The simulacra of co-presence

The simulacra of co-presence

We are accustomed to debates about ‘the end of the letter’, to the effect that letter-writing has been demolished by the almost instantaneous communications permitted by email, Skype/Zoom/Teams and social media of different kinds. Rather than the parameters set by paper and postal communications, now time and distance and being apart mean something different when the other person/s can be seen and heard almost as they actually are and in the moment that they are, not as in letter-writing times when communications could take months to arrive. This claim of radical difference between then and now rests on a chimera, however, for time and distance are still present and seeing/hearing someone via a highly mediated media is actually not the same as the face-to-face.
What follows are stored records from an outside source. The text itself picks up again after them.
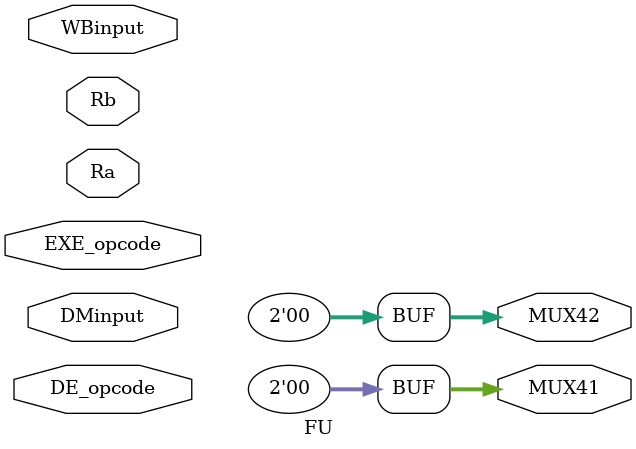
<source format=v>
module FU(
    input wire [7:0] Ra, Rb, //Input Data stream with opcode and data
	 input wire [7:0] WBinput, DMinput,
	 input wire [3:0] DE_opcode,EXE_opcode,
    output reg [1:0] MUX41, MUX42 // 16 bit Instruction
);



always @(Ra, Rb, WBinput, DMinput)
  begin
    /*if (Ra != 8'b00000000 & (DE_opcode != 4'b1110 & EXE_opcode != 4'b0101)) begin
	   if (Ra == DMinput)
	     MUX41 = 2'b10;
	   else if (Ra == WBinput)
		  MUX41 = 2'b01;
		else*/
	     MUX41 = 2'b00;
	 //end
		
	 /*if (Rb != 8'b00000000) begin
	   if (Rb == DMinput)
	     MUX42 = 2'b10;
	   else if (Rb == WBinput)
		  MUX42 = 2'b01;
		else*/
	     MUX42 = 2'b00;
	 //end
  end
 endmodule
</source>
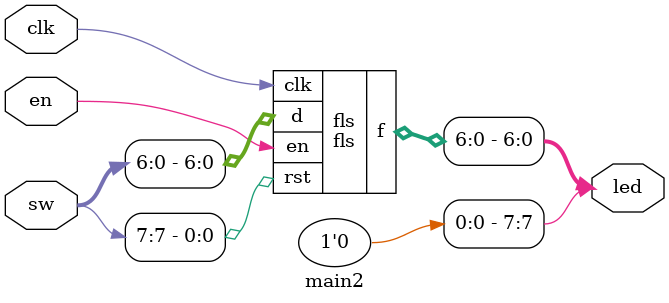
<source format=v>
`timescale 1ns/1ps

module fls(d, en, rst, clk, f);
    input [6:0] d;
    input en, rst, clk;
    output[6:0]f;

    reg [15:0] nextState=0;
    reg [6:0] a=0, b=0;
    reg [1:0] mode=0;
    wire[6:0] subtract;
    wire enPul, z;

    enPulse enPulse(clk, en, enPul);

    //       alu (a, b, f, y, z)
    alu #(7) alu1(a, b, 0, f, z);        // f = a+b
    alu #(7) alu2(d, a, 1, subtract, z); // subtract = d-a

    always @(posedge clk)
    begin
        if(rst)
            {mode, a, b} <= 0;
        else
            {mode, a, b} <= nextState;
    end


    always @(*)
    begin
        if(enPul)
            case (mode)
                0 : nextState = {2'd1, d, 7'b0};
                1 : nextState = {2'd2, a, subtract};
                2 : nextState = {2'd2, f, a};
                default : nextState = 0;
            endcase
        else
            nextState = {mode, a, b};
    end
endmodule


module main2(clk, sw, en, led);
    input clk, en;
    input [7:0] sw;
    output[7:0]led;

    assign led[7]=0;

    fls fls(sw[6:0], en, sw[7], clk, led[6:0]); //fls(d, en, rst, clk, f);
endmodule

</source>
The present circumstances of many of us, living in a lockdown situation, have given a particular edge to these debates. On the one hand, there are many more ‘personal‘ communications being written or otherwise engaged in than in earlier years. Personal email, rather than the work variety, has experienced a renaissance; electronic aids to letter-writing and postcard-sending are being advertised on television screens; and huge numbers of people who never did so before are using electronic media in a regular and persistent way to keep in touch with others across that peculiar kind of distance being engendered by social distancing rules. But, not so much on the other hand as on the same hand, there is also a positive cacophony of laments that it is not the same, that touching and other material aspects of co-presence are absent and deeply missed. A simulacra of co-presence has been widely established, while at the same time there is equally wide recognition that co-presence has not actually been achieved; The simulacra remains a simulacra, and is known to be such. Co-presence is visceral, three-dimensional, rounded, smelly, feely, touchy, not hygienically flat-packed behind a small or large screen.

But this will do in the circumstance and the signs are that such things are likely to be maintained ‘after’ and will co-exist on a far wider scale than previously, ‘before‘ the pandemic, alongside the face-to-face. Precisely the ‘interrupted presence’ circumstance that the earlier form of ordinary letter-writing was a means of managing, as I have discussed in a number of articles about 18th and 19th century South African letters.